START Record set

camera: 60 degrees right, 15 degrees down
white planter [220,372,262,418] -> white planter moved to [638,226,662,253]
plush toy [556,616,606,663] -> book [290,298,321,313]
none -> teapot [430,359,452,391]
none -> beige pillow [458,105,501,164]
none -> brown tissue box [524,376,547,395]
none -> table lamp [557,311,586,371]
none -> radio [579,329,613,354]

END Record set
START Record set

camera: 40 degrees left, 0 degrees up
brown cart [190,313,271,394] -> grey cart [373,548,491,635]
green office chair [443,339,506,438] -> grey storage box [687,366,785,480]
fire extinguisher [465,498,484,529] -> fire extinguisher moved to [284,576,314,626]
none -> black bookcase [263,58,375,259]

END Record set
START Record set

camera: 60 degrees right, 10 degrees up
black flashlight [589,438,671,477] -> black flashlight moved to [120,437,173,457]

END Record set

## [What you have to do]
Within the material above, extract exactly the lines that start at the line containing "white planter [220,372,262,418]" and stop after the line containing "none -> radio [579,329,613,354]", and only those.

## [Task result]
white planter [220,372,262,418] -> white planter moved to [638,226,662,253]
plush toy [556,616,606,663] -> book [290,298,321,313]
none -> teapot [430,359,452,391]
none -> beige pillow [458,105,501,164]
none -> brown tissue box [524,376,547,395]
none -> table lamp [557,311,586,371]
none -> radio [579,329,613,354]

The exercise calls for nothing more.